12.Open a web browser and connect to PED at https://proteinensemble.org/, then select the “Browse” button from the top bar. Alternatively, directly access the Browse page of the Protein Ensemble Database at https://proteinensemble.org/browse/ and select the type of search next to the search box.

13.To search terms from the PED controlled vocabulary (https://proteinensemble.org/about#cv; Fig. 3A), select “Experimental tag” from the drop-down menu.

Searching for entries with method-specific keyword terms from the controlled vocabulary of PED (A) using multiple search fields (Experimental tag) in the Browse (B).

14.Type the ’AMBER’ keyword into the search box to see the entries that contain the term in their ensemble determination methodology.

15.You can add more tags to your search by clicking on the “Add” button on the right. The new search field that appears will be set to the default value “Free text.”
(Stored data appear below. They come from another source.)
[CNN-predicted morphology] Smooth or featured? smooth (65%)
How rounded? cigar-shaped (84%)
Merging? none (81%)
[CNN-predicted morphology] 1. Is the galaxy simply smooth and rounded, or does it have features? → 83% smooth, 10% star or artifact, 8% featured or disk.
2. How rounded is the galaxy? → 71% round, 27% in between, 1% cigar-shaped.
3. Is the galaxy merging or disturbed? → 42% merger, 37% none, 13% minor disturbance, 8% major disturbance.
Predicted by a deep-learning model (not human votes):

16.Change the type of the second search field to “Experimental tag” similarly as before and enter the second keyword ’NMR.’

17.Click again on the “Add” button on the right.
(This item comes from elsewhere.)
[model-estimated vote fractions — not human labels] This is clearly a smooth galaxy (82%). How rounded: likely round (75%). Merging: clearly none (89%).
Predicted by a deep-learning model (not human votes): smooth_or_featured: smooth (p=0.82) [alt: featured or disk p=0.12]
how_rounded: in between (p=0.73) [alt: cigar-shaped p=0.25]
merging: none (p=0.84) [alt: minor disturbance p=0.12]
18.Change the field from “Free text” to “Experimental tag” and type your third keyword SAXS (Fig. 3B). As of today, there are two ensembles that fulfill the above selected criteria—PED00180 and PED00181—generated by the same authors with almost identical methodology (Chan-Yao-Chong et al., 2019, 2020).

Note

Browse the ontology of the controlled vocabulary to find experimental tags relevant to you. You can do this on the About page (https://proteinensemble.org/about; Fig. 3A) by opening the sub-ontologies with a simple click on the arrows to their left or by typing keywords into the filtering textbox.

Support Protocol 1: PROGRAMMATIC ACCESS WITH THE PED API

PED has a RESTful API for the programmatic access to retrieve entries and corresponding ensemble models, or to perform a customized search in the database. The Help page of PED lists all API endpoints with short descriptions and examples (https://proteinensemble.org/help#api). These endpoints are available from the https://proteinensemble.org/api/{endpoint_name} URL. Below, we exemplify three procedures, with explanations, using a Python script as a client: (i) how to retrieve metadata of entries; (ii) how to download ensembles; and (iii) how to search for the available ensembles associated with a protein accession number (UniProt accession) and with both an accession number and a given method.